Operating Instructions: A Journal of My Son’s First Year is my favorite book about having a new baby AND my favorite book by Anne Lamott. Of the books I’ve read about parenting, this one best captures the spectrum of emotions that a new baby brings. Everyone talks about the sweetness and euphoria of staring into the unblinking eyes of your new offspring, but far fewer are honest about how those first few
days weeks months are seriously traumatic as well.
(I don’t recommend this book to every new mom I know, because there’s quite a bit of language in it, and lots of annoying (and now seriously dated) political jabs. But if you can overlook that sort of thing, this book is brilliant and strangely comforting.)
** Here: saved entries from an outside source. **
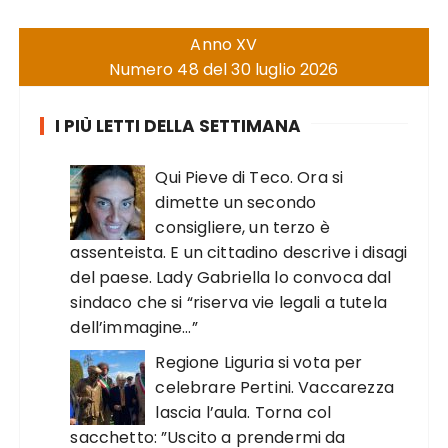
Anno XV
Numero 48 del 30 luglio 2026
I PIÙ LETTI DELLA SETTIMANA
Qui Pieve di Teco. Ora si
dimette un secondo
consigliere, un terzo è
assenteista. E un cittadino descrive i disagi
del paese. Lady Gabriella lo convoca dal
sindaco che si “riserva vie legali a tutela
dell’immagine…”
Regione Liguria si vota per
celebrare Pertini. Vaccarezza
lascia l’aula. Torna col
sacchetto: ”Uscito a prendermi da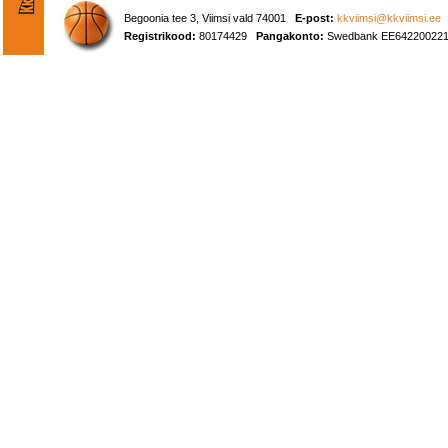
Begoonia tee 3, Viimsi vald 74001
E-post:
kkviimsi@kkviimsi.ee
Registrikood:
80174429
Pangakonto:
Swedbank EE642200221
People kept trying to prepare me for how soft and mushy my stomach would be after I gave birth, but I secretly thought, Not this old buckerina…Oh, but my stomach, she is like a waterbed covered with flannel now. When I lie on my side in bed, my stomach lies politely beside me, like a puppy.
I wonder if it is normal for a mother to adore her baby so desperately and at the same time to think about choking him or throwing him down the stairs…When he woke me up at 4:00 this morning to nurse, I felt like I was dying. I felt like getting up to pull down the shades and wave good-bye to all my people, but I was too tired.
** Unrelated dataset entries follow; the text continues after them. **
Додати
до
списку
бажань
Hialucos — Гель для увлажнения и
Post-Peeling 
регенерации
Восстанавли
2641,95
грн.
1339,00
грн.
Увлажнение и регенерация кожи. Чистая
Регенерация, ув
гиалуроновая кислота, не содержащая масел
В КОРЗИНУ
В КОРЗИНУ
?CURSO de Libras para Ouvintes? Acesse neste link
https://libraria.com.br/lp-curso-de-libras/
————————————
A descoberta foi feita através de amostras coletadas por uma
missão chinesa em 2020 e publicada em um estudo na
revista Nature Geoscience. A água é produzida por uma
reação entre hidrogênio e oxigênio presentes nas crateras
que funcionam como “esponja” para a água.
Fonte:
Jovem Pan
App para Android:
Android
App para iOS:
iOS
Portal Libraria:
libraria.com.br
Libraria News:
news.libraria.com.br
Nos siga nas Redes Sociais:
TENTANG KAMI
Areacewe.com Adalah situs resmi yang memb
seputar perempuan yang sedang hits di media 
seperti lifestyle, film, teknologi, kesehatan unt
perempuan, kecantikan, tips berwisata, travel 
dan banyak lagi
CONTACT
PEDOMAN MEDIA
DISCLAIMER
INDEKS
I wish he could take longer naps in the afternoon. He falls asleep and I feel I could die of love when I watch him, and I think to myself that he is what angels look like. Then I doze off, too, and it’s like heaven, but sometimes only twenty minutes later he wakes up and begins to make his gritchy rodent noises, scanning the room wildly. I look blearily over at him in the bassinet, and think, with great hostility, Oh, God, he’s raising his loathsome reptilian head again.
Maybe he’s not really capable of loving me per se. I think maybe I can only love or understand God in that same baby way. I don’t know. Donna says that when our babies see us they say, Oh, good, the chuck wagon’s here again.
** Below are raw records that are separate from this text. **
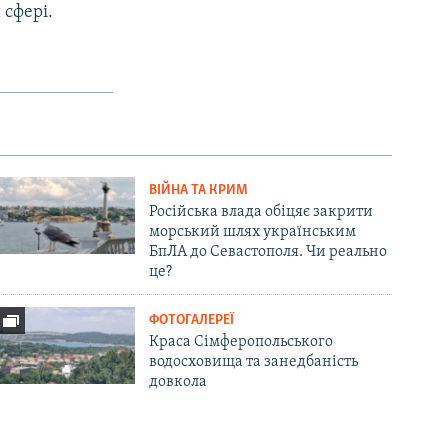
 сфері.
ВІЙНА ТА КРИМ
Російська влада обіцяє закрити
морський шлях українським
БпЛА до Севастополя. Чи реально
це?
ФОТОГАЛЕРЕЇ
Краса Сімферопольського
водосховища та занедбаність
довкола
I have a deep belief that I know what is best for me, and now, by extension, what is best for Sam. The fact that I have spent my life proving that just the opposite is true does not keep me from acting like a schizophrenic traffic cop with a mission and a bullhorn…[I heard this old man say] that he’d finally figured out a few years ago that his profound sense of control, in the world and over his life, is another addiction and a total illusion. He said that when he sees little kids sitting in the backseat of cars, in those car seats that have steering wheels, with grim expressions of concentration on their faces, clearly convinced that their efforts are causing the car to do whatever it is doing, he thinks of himself and his relationship with God: God who drives along silently, gently amused, in the real driver’s seat.